La traite des vaches pendant le Salon de l’Agriculture

Ce n’est pas parce que les vaches laitières font Salon dans la plus grande ferme éphémère de France qu’elles arrêtent subitement de produire du lait !

Traire les vaches laitières pendant le Salon International de l’Agriculture, c’est toute une organisation ! Le point avec Olivier Bruchon, directeur technique de la société DeLaval, qui fournit des machines à traire et autres équipements spécialisés aux éleveurs du monde entier.

Comment se passe la traite pendant le Salon de l’Agriculture ?
Olivier Bruchon : Les vaches laitières qui viennent dans le hall 1 du Salon de l’Agriculture avec leurs éleveurs produisent du lait. Comme à la ferme, elles ont besoin d’être traites deux fois par jour pour leur confort. La société DeLaval fournit au Salon une salle de traite entièrement aménagée, ainsi qu’une petite équipe, dont je fais partie, pour assurer les traites avec les éleveurs. Chacun d’entre eux amène sa vache deux fois par jour. La première traite a lieu le matin, à partir de 5 h 30, et la deuxième en fin d’après-midi. Les veilles de concours, il arrive aussi de procéder à une traite de nuit. Après chaque traite, la salle et tout le matériel sont entièrement lavés et désinfectés.

Que fait-on du lait qui est trait pendant le Salon de l’Agriculture ?
O. B. : En sortant de la mamelle, le lait part directement vers le tank à lait, un grand réservoir refroidissant, via les canalisations appelées « lactoducs ». Il y est réfrigéré pendant environ deux jours. La laiterie de Saint-Denis de l’Hôtel, à Orléans, vient en effet le récupérer régulièrement dans un camion-citerne isotherme. Le laitier se connecte directement sur le tank avec une pompe, ce qui permet d’éviter tout contact avec l’extérieur. Rapidement acheminé vers la laiterie, ce lait est essentiellement transformé en lait de consommation, conditionné dans des briques Tetrapak ou des bouteilles en plastique. On fabrique également un peu de crème et quelques crèmes dessert. Bien sûr, chaque éleveur est rémunéré pour le lait qu’il fournit pendant le Salon de l’Agriculture en fonction de la quantité obtenue, ce qui est facile à déterminer car un compteur est intégré à notre machine à traire.

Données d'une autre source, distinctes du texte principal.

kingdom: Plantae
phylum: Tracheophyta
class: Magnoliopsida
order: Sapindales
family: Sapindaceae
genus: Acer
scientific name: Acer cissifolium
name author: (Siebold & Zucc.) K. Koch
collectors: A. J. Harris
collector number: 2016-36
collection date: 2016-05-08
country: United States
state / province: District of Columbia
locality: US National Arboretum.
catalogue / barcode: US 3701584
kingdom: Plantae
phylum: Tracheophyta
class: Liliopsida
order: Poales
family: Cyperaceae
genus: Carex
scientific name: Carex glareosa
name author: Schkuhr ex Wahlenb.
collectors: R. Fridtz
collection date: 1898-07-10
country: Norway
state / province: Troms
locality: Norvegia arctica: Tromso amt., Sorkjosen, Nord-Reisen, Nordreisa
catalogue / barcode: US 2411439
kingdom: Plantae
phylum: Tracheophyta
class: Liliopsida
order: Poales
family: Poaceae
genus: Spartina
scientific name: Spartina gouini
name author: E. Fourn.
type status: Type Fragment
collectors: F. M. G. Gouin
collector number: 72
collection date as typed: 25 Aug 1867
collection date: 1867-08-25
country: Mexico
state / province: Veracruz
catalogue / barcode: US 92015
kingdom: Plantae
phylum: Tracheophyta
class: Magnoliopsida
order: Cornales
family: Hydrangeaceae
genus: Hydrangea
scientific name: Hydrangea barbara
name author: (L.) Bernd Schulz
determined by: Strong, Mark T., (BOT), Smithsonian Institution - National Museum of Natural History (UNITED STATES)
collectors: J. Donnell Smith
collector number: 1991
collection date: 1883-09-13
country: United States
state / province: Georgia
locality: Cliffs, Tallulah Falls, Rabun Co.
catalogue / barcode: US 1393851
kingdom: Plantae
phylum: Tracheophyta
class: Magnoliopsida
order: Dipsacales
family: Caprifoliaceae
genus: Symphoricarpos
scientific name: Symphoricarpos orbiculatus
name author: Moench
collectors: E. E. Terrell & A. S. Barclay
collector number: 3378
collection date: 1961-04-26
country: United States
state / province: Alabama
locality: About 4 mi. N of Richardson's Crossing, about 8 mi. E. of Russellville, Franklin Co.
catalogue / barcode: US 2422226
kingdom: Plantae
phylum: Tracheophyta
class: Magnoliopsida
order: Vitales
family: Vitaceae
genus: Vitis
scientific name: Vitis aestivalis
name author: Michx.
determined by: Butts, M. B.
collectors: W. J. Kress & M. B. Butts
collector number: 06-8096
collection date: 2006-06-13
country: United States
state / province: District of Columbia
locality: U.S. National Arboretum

Comment la sécurité sanitaire du lait est-elle assurée ?
O. B. : Tout le lait produit pendant le Salon de l’Agriculture est scrupuleusement analysé, de la même manière qu’à la ferme. Une première analyse est faite sur chaque vache juste avant la traite : l’éleveur tire ce que l’on appelle les « premiers jets » du pis, ce qui permet de procéder à un contrôle préalable en observant attentivement le lait. Nous sommes aidés dans cette mission par de jeunes étudiants issus de lycées agricoles. Si le lait est bon, ce qui est le cas la plupart du temps, il est envoyé dans le tank destiné à la laiterie. Un deuxième contrôle sanitaire est effectué au sein-même de la cuve. Quand le lait n’est pas conforme, il est systématiquement détruit.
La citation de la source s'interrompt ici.